--- START ---

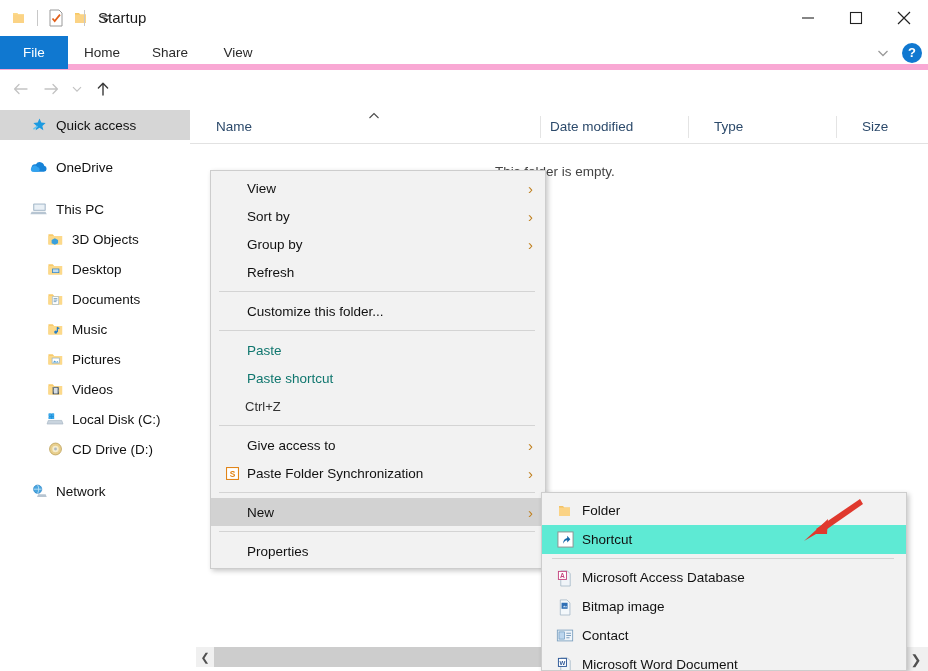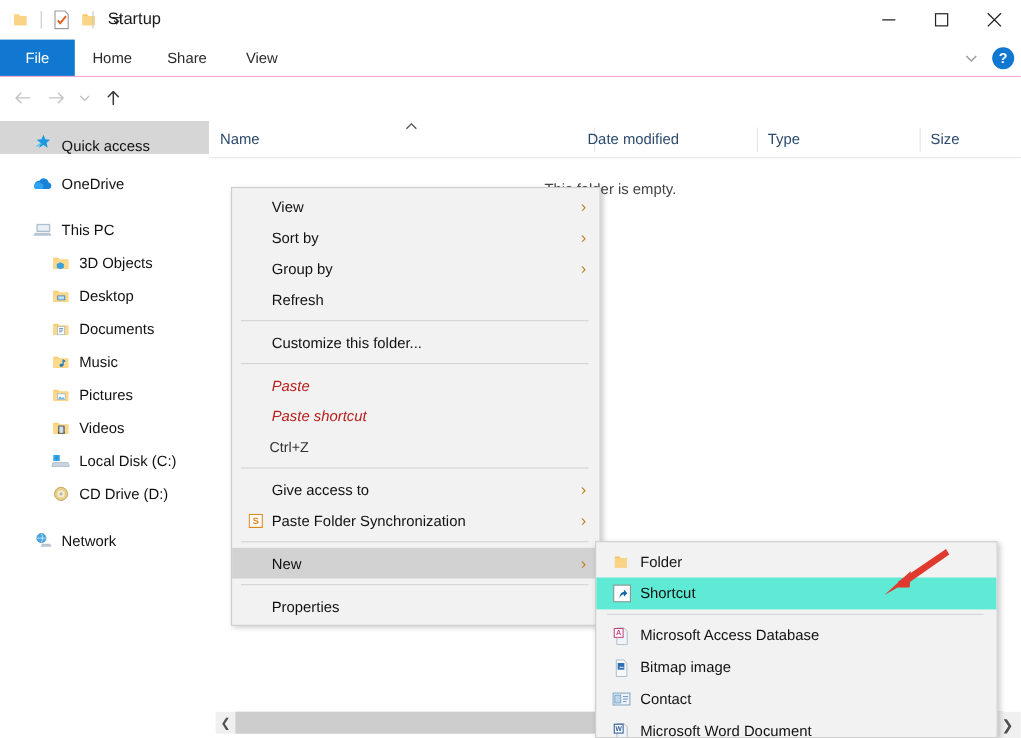--- a/index.html
+++ b/index.html
@@ -27,21 +27,21 @@
   }
   .title-bar-sep { position: absolute; left: 84px; top: 10px; width: 1px; height: 16px; background: #c8c8c8; }
 
   .wincontrols { position: absolute; right: 0; top: 0; height: 36px; display: flex; }
   .wc { width: 48px; height: 36px; display: flex; align-items: center; justify-content: center; }
   .wc svg { display: block; }
 
   
   .ribbon {
     position: absolute; left: 0; top: 36px; width: 928px; height: 34px;
-    background: #fff; border-bottom: 1px solid #f9a8d4;
+    background: #fff; border-bottom: 6px solid #f9a8d4;
   }
   .tabs { position: absolute; left: 0; top: 0; display: flex; height: 33px; }
   .tab {
     display: flex; align-items: center; justify-content: center;
     height: 33px; padding: 0 16px; font-size: 13.5px; color: #2b2b2b;
     min-width: 68px;
   }
   .tab.file { background: #1078d0; color: #fff; min-width: 68px; }
   .ribbon-right { position: absolute; right: 6px; top: 0; height: 33px; display: flex; align-items: center; gap: 8px; }
   .help-btn {
@@ -72,35 +72,35 @@
   }
   .searchbox .ph { flex: 1; font-size: 13.5px; color: #6d6d6d; white-space: nowrap; overflow: hidden; }
 
   
   .colheaders {
     position: absolute; left: 190px; top: 110px; width: 738px; height: 34px;
     background: #fff; border-bottom: 1px solid #e2e2e2;
   }
   .colh {
     position: absolute; top: 0; height: 33px; display: flex; align-items: center;
-    font-size: 13.5px; color: #2c4a6b; padding-left: 10px;
+    font-size: 13.5px; color: #2c4a6b; padding-left: 10px; margin-left: 16px;
   }
   .colh-divider { position: absolute; top: 6px; width: 1px; height: 22px; background: #e4e4e4; }
   .sort-caret { position: absolute; left: 368px; top: 110px; font-size: 11px; color: #444; }
 
   
   .sidebar {
     position: absolute; left: 0; top: 110px; width: 190px; height: 561px;
     background: #fff; overflow: hidden;
   }
   .nav-item {
     height: 30px; display: flex; align-items: center;
     font-size: 13.5px; color: #111; white-space: nowrap;
   }
-  .nav-item.selected { background: #d6d6d6; align-items: flex-end; }
+  .nav-item.selected { background: #d6d6d6; }
   .nav-ico { width: 22px; height: 22px; display: flex; align-items: center; justify-content: center; flex: none; }
   .nav-label { padding-left: 6px; }
   .ind-0 { padding-left: 28px; }
   .ind-1 { padding-left: 44px; }
   .nav-gap { height: 12px; }
 
   
   .filearea {
     position: absolute; left: 190px; top: 144px; width: 738px; height: 500px;
     background: #fff;
@@ -127,21 +127,21 @@
     position: absolute; left: 210px; top: 170px; width: 336px;
     background: #f2f2f2; border: 1px solid #cdcdcd;
     box-shadow: 2px 2px 5px rgba(0,0,0,0.22);
     padding: 3px 0;
   }
   .ctx-item {
     height: 28px; display: flex; align-items: center; position: relative;
     font-size: 13.5px; color: #111; padding-left: 8px;
   }
   .ctx-item.highlight { background: #d2d2d2; }
-  .ctx-item.disabled { color: #b91c1c; font-style: italic; }
+  .ctx-item.disabled { color: #0f766e; }
   .ctx-ico { width: 26px; flex: none; display: flex; align-items: center; justify-content: center; }
   .ctx-label { flex: 1; padding-left: 2px; }
   .ctx-accel { color: #333; font-size: 13px; padding-right: 18px; }
   .ctx-arrow { position: absolute; right: 12px; color: #c08020; font-size: 15px; line-height: 1; font-weight: 300; }
   .ctx-sep { height: 1px; background: #d4d4d4; margin: 5px 10px 5px 8px; }
 
   
   .submenu {
     position: absolute; left: 541px; top: 492px; width: 366px;
     background: #f2f2f2; border: 1px solid #cdcdcd;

--- END ---

◆ Task details ◆
In the entries above, take the line containing "26px; flex: none;" and each later line through the last, and repeat them exactly. Output nothing else.

◆ Result of the exercise ◆
   .ctx-ico { width: 26px; flex: none; display: flex; align-items: center; justify-content: center; }
   .ctx-label { flex: 1; padding-left: 2px; }
   .ctx-accel { color: #333; font-size: 13px; padding-right: 18px; }
   .ctx-arrow { position: absolute; right: 12px; color: #c08020; font-size: 15px; line-height: 1; font-weight: 300; }
   .ctx-sep { height: 1px; background: #d4d4d4; margin: 5px 10px 5px 8px; }
 
   
   .submenu {
     position: absolute; left: 541px; top: 492px; width: 366px;
     background: #f2f2f2; border: 1px solid #cdcdcd;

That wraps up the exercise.